Took me a while, but I finally got them.  The tip of the knife is pointing to the part that you eat.  And there are some before and after cooking pictures.

Guests can not see images in the messages. Please register in the forum.

Guests can not see images in the messages. Please register in the forum.

Guests can not see images in the messages. Please register in the forum.

Guests can not see images in the messages. Please register in the forum.

----------


## your_comforting_company

That's too crazy! this batch doesn't look burnt at all, how did it taste?

----------


## crashdive123

Looks like bacon.  Now close your eyes and use your imagination.

----------


## Rick

If he says turpentine I'm gonna spit.

----------


## RangerXanatos

Actually, my mother said turpentine.  My father said fried cardboard, and I thought of burnt popcorn.  I guess it depends to the individual.

----------


## WakeUp91

It doesn't look bad at all, too bad its a very small layer.

----------


## rebel

That's some funny stuff!  Rep your way.

----------


## klickitat

If you salt it and fry it in grease, it is a lot better.

 I learned about this as a kid. Bears, in the spring will strip young fir trees for the cambium layer.  This is why I tell people all the time, if you starve in Western Washington you are just plain ignorant. Camus, cat tails, cambium, grass and a whole host of weeds  may not be the best thing to eat but you will not starve to death.

----------


## Otzi

> Actually, my mother said turpentine.  My father said fried cardboard, and I thought of burnt popcorn.  I guess it depends to the individual.

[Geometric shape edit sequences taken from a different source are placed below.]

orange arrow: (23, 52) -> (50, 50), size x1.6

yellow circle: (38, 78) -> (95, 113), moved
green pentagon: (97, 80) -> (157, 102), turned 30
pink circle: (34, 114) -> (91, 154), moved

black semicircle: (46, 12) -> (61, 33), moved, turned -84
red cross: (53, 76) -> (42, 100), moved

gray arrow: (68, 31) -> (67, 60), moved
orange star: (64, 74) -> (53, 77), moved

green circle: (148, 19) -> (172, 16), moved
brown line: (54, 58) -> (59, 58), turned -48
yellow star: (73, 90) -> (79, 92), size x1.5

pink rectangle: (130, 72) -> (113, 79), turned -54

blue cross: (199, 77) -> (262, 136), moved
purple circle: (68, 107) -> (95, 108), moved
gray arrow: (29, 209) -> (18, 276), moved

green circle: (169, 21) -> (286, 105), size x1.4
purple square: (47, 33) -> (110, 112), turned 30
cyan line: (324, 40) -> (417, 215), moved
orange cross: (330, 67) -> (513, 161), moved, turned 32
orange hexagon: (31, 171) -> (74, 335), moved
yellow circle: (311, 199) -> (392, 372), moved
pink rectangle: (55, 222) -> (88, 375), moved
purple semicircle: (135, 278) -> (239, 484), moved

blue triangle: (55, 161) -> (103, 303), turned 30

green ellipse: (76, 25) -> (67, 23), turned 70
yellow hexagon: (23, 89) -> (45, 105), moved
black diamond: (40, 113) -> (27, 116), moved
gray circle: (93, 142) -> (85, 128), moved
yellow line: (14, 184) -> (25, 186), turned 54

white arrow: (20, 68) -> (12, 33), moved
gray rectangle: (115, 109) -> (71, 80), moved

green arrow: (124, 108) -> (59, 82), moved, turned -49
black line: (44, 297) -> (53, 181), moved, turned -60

I never ATE the bark, I just cut the strips and chewed like gum, then spit out the wood. I am interested in trying it cooked. Anything has to be better than pine bark especially pitch pine.

----------


## RangerXanatos

> I never ATE the bark, I just cut the strips and chewed like gum, then spit out the wood. I am interested in trying it cooked. Anything has to be better than pine bark especially pitch pine.


Let me guess, there was an "h" in that word instead of a "p?"  LOL!

----------


## alanjt

Just wanted to say that I tried some and found it to be quite good. I even fried some with a little salt and vinegar.

----------


## OhioGrizzLapp

I wonder if you fry it in bacon grease ??

----------


## OhioGrizzLapp

I have had spruce and sasafrass inner barks fried and otherwise cooked, they were ok. The sasafrass was actually very good, tasted like stiff teaberry gum.

----------


## FarmGirl

Have chewed pine tree inner bark since I was a small child, never thought to cook it. I wonder if it adds or subtracts nutritional value?  F.G.

----------


## HikerLWT1010

> Have chewed pine tree inner bark since I was a small child, never thought to cook it. I wonder if it adds or subtracts nutritional value?  F.G.


Wonder also if it matters whether Longleaf, Loblolly, Shortleaf, etc.... ?

----------


## Abungu

I'll definately try that, thanks for posting.

----------